This July, governments across the world will draw up the world’s first ever Arms Trade Treaty (ATT). Let’s make sure it’s tough enough to disarm dictators, warlords and human rights abusers.
We’ve recently seen Syrian soldiers turning their guns and missiles on their own people – men, women and children shot down in cold blood. We’ve seen dictators like Colonel Gaddafi and Saddam Hussein, whose regimes tortured, murdered and raped so many men and women. We know of countries like Somalia, where children are given AK-47s to fight and kill, or the Democratic Republic of Congo, where soldiers and members of armed groups rape women and men at gunpoint.
These are not big arms producing countries. They rely almost entirely on buying weapons from abroad. What if none of them had been able to buy their deadly weapons? What if there was a legally binding treaty that meant no arms could ever be sold to anyone who was likely to use them to commit human rights abuse?
If such treaty existed, it could literally save hundreds of thousands of lives and prevent human rights atrocities across the world.
After 20 years of campaigning by various human rights organizations, this treaty is on the verge of becoming a reality. Governments representatives from around the world are meeting at the United Nations in July to negotiate the text of the Arms Trade Treaty.
This treaty has many facets, but it has to make absolutely clear that arms sales must not be authorized if they are likely to contribute directly to serious human rights abuses. If this statement is not clearly included, the treaty will be a failure and a once-in-a-lifetime opportunity to rein in abuse will be lost.

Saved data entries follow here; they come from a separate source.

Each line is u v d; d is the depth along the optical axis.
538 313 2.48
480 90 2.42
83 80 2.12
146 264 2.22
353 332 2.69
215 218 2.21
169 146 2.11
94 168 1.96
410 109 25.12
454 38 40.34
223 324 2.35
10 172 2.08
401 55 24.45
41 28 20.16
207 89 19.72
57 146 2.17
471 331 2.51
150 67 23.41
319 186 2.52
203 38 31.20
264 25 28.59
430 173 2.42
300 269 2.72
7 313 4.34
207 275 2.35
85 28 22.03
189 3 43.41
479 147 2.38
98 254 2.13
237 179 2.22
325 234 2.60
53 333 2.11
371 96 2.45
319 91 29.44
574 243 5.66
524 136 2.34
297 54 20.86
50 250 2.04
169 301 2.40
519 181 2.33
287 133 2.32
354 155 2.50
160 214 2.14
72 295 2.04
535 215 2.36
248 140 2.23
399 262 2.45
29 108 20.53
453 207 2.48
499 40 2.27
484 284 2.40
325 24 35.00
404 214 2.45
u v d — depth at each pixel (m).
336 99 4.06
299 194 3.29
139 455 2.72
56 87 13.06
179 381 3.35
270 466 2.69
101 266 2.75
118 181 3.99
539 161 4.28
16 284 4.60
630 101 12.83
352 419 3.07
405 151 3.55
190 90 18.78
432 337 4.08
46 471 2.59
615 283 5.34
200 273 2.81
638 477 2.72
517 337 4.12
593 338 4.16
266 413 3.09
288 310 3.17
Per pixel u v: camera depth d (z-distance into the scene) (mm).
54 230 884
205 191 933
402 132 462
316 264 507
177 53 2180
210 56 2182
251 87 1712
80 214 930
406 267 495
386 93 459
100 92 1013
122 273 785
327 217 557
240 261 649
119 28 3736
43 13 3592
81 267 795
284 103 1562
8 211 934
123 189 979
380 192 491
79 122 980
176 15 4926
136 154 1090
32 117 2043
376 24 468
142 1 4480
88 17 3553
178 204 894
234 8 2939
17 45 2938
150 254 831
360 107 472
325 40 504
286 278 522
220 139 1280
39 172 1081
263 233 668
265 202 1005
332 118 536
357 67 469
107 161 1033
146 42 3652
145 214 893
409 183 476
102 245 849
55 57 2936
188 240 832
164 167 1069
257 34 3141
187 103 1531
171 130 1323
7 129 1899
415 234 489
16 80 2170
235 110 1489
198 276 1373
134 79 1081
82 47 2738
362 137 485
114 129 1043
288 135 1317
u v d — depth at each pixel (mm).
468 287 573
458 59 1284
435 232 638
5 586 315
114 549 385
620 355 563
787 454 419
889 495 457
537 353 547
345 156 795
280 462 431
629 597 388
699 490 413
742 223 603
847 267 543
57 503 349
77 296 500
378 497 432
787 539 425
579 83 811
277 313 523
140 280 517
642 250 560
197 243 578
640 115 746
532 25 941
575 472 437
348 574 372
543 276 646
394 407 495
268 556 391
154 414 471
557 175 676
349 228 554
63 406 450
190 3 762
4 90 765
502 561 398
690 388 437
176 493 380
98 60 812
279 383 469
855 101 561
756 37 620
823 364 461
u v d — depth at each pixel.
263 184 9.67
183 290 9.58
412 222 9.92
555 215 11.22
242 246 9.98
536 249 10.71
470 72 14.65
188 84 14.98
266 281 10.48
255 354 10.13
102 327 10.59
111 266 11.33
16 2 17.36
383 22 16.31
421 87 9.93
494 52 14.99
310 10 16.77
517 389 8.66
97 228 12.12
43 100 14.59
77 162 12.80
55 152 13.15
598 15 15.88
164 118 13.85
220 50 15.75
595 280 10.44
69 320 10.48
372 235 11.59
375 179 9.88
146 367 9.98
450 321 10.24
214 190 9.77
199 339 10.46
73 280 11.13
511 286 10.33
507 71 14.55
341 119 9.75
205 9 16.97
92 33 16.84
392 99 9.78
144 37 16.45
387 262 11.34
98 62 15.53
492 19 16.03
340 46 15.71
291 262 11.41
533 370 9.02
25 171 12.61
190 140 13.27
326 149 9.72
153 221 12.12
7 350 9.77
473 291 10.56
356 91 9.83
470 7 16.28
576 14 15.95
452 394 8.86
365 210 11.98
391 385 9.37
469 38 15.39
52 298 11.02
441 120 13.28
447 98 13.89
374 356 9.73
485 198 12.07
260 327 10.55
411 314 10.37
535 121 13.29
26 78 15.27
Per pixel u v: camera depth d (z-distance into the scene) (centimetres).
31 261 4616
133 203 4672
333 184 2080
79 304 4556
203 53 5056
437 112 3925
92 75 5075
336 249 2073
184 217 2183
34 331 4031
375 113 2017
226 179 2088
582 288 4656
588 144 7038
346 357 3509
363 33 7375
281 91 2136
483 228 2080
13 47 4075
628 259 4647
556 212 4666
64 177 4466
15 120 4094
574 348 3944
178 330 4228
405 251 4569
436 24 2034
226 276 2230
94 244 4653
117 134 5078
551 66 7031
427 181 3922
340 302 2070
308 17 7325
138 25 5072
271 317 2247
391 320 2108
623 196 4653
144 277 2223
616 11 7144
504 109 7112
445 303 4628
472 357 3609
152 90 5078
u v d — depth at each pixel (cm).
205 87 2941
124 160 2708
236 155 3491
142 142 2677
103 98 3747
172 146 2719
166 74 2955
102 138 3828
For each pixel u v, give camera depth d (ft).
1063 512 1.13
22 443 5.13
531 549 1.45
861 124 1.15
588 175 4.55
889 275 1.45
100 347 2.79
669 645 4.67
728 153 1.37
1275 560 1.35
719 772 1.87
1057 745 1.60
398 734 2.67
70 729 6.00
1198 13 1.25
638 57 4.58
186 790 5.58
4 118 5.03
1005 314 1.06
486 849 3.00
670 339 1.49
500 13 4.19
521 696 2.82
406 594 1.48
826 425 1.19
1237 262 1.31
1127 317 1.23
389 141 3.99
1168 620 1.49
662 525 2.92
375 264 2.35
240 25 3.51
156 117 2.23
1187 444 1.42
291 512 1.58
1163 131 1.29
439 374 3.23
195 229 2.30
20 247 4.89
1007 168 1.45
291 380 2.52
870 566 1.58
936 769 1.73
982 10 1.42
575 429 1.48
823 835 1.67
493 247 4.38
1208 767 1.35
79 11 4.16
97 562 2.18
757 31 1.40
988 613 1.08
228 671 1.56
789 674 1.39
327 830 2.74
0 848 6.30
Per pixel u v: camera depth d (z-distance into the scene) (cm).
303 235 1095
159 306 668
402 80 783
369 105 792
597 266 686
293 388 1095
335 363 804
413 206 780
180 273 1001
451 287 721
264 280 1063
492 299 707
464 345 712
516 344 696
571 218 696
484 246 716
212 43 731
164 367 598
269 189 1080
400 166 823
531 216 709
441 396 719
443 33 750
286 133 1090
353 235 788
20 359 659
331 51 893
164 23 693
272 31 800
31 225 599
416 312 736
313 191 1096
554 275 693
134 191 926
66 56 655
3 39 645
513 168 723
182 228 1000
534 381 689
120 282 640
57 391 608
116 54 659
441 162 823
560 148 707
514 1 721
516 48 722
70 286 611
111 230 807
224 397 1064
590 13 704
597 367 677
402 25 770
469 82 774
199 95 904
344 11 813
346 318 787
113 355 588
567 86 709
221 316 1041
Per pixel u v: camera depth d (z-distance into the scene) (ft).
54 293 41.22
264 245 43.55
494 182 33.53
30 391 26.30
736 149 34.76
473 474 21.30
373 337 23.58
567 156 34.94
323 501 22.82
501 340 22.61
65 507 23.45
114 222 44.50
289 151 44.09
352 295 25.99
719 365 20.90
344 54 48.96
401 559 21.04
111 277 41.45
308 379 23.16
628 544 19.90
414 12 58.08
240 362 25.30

Amnesty International, one of the organizations which conceived the idea of an International Arms Trade Treaty two decades ago, is campaigning in the UK and abroad to make sure the treaty is as effective as it could be. Amnesty activists will be traveling to the UN at the end of June to insure that human rights are not traded away at the final crucial negotiations, and they are now putting pressure on our government and David Cameron in particular to support a human rights based treaty.
This treaty, says Amnesty’s Arms Trade Campaigner Olly Sprague, could be “one of the most significant human rights breakthroughs in history.”